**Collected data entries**
· · ·

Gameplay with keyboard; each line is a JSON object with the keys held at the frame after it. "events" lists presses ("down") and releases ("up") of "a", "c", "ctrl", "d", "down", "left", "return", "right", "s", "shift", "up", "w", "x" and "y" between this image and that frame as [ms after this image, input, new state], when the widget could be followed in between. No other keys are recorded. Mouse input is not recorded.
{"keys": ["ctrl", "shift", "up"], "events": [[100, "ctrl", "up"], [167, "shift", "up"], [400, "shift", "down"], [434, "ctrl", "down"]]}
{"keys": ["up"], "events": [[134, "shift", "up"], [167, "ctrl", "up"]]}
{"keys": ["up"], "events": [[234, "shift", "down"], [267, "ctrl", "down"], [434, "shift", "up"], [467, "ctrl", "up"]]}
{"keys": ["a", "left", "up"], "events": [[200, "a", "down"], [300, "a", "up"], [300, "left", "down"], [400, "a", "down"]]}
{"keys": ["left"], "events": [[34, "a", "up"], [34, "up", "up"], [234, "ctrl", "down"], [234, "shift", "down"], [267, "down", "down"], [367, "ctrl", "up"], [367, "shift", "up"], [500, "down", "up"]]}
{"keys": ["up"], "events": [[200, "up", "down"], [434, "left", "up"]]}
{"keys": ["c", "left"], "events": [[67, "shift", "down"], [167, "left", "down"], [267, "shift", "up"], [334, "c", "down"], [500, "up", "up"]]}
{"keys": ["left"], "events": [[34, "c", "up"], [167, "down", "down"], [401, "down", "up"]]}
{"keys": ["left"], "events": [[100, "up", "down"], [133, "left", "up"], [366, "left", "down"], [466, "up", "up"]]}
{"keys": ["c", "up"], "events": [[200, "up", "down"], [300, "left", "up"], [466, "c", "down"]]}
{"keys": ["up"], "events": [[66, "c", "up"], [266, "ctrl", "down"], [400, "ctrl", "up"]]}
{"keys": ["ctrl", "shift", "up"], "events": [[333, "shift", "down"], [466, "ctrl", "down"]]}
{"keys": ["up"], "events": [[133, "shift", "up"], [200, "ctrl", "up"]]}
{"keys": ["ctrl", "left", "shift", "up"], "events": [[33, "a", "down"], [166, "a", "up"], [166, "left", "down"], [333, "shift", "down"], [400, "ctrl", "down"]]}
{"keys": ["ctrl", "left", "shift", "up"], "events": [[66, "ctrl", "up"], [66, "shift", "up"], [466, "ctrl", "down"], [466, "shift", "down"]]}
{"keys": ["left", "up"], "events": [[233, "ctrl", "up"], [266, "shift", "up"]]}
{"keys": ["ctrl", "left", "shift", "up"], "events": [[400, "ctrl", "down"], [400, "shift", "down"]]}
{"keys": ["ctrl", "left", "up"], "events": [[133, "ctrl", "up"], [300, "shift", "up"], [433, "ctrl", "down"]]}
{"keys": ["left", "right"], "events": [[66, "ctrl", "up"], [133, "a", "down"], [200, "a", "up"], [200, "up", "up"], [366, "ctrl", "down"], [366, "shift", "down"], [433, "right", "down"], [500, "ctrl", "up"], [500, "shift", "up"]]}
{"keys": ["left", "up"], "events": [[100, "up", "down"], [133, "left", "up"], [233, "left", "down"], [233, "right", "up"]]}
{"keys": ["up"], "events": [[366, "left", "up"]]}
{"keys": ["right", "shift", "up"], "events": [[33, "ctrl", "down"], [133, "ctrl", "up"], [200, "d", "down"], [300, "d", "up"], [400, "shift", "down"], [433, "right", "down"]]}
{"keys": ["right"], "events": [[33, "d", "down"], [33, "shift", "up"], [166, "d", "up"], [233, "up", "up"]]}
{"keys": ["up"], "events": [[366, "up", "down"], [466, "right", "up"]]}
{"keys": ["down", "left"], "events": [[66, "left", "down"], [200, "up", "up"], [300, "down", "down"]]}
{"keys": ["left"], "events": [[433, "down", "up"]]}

· · ·

**What you have to do**
Only an exact copy of all the data will do as the answer.

**Your solution**
Gameplay with keyboard; each line is a JSON object with the keys held at the frame after it. "events" lists presses ("down") and releases ("up") of "a", "c", "ctrl", "d", "down", "left", "return", "right", "s", "shift", "up", "w", "x" and "y" between this image and that frame as [ms after this image, input, new state], when the widget could be followed in between. No other keys are recorded. Mouse input is not recorded.
{"keys": ["ctrl", "shift", "up"], "events": [[100, "ctrl", "up"], [167, "shift", "up"], [400, "shift", "down"], [434, "ctrl", "down"]]}
{"keys": ["up"], "events": [[134, "shift", "up"], [167, "ctrl", "up"]]}
{"keys": ["up"], "events": [[234, "shift", "down"], [267, "ctrl", "down"], [434, "shift", "up"], [467, "ctrl", "up"]]}
{"keys": ["a", "left", "up"], "events": [[200, "a", "down"], [300, "a", "up"], [300, "left", "down"], [400, "a", "down"]]}
{"keys": ["left"], "events": [[34, "a", "up"], [34, "up", "up"], [234, "ctrl", "down"], [234, "shift", "down"], [267, "down", "down"], [367, "ctrl", "up"], [367, "shift", "up"], [500, "down", "up"]]}
{"keys": ["up"], "events": [[200, "up", "down"], [434, "left", "up"]]}
{"keys": ["c", "left"], "events": [[67, "shift", "down"], [167, "left", "down"], [267, "shift", "up"], [334, "c", "down"], [500, "up", "up"]]}
{"keys": ["left"], "events": [[34, "c", "up"], [167, "down", "down"], [401, "down", "up"]]}
{"keys": ["left"], "events": [[100, "up", "down"], [133, "left", "up"], [366, "left", "down"], [466, "up", "up"]]}
{"keys": ["c", "up"], "events": [[200, "up", "down"], [300, "left", "up"], [466, "c", "down"]]}
{"keys": ["up"], "events": [[66, "c", "up"], [266, "ctrl", "down"], [400, "ctrl", "up"]]}
{"keys": ["ctrl", "shift", "up"], "events": [[333, "shift", "down"], [466, "ctrl", "down"]]}
{"keys": ["up"], "events": [[133, "shift", "up"], [200, "ctrl", "up"]]}
{"keys": ["ctrl", "left", "shift", "up"], "events": [[33, "a", "down"], [166, "a", "up"], [166, "left", "down"], [333, "shift", "down"], [400, "ctrl", "down"]]}
{"keys": ["ctrl", "left", "shift", "up"], "events": [[66, "ctrl", "up"], [66, "shift", "up"], [466, "ctrl", "down"], [466, "shift", "down"]]}
{"keys": ["left", "up"], "events": [[233, "ctrl", "up"], [266, "shift", "up"]]}
{"keys": ["ctrl", "left", "shift", "up"], "events": [[400, "ctrl", "down"], [400, "shift", "down"]]}
{"keys": ["ctrl", "left", "up"], "events": [[133, "ctrl", "up"], [300, "shift", "up"], [433, "ctrl", "down"]]}
{"keys": ["left", "right"], "events": [[66, "ctrl", "up"], [133, "a", "down"], [200, "a", "up"], [200, "up", "up"], [366, "ctrl", "down"], [366, "shift", "down"], [433, "right", "down"], [500, "ctrl", "up"], [500, "shift", "up"]]}
{"keys": ["left", "up"], "events": [[100, "up", "down"], [133, "left", "up"], [233, "left", "down"], [233, "right", "up"]]}
{"keys": ["up"], "events": [[366, "left", "up"]]}
{"keys": ["right", "shift", "up"], "events": [[33, "ctrl", "down"], [133, "ctrl", "up"], [200, "d", "down"], [300, "d", "up"], [400, "shift", "down"], [433, "right", "down"]]}
{"keys": ["right"], "events": [[33, "d", "down"], [33, "shift", "up"], [166, "d", "up"], [233, "up", "up"]]}
{"keys": ["up"], "events": [[366, "up", "down"], [466, "right", "up"]]}
{"keys": ["down", "left"], "events": [[66, "left", "down"], [200, "up", "up"], [300, "down", "down"]]}
{"keys": ["left"], "events": [[433, "down", "up"]]}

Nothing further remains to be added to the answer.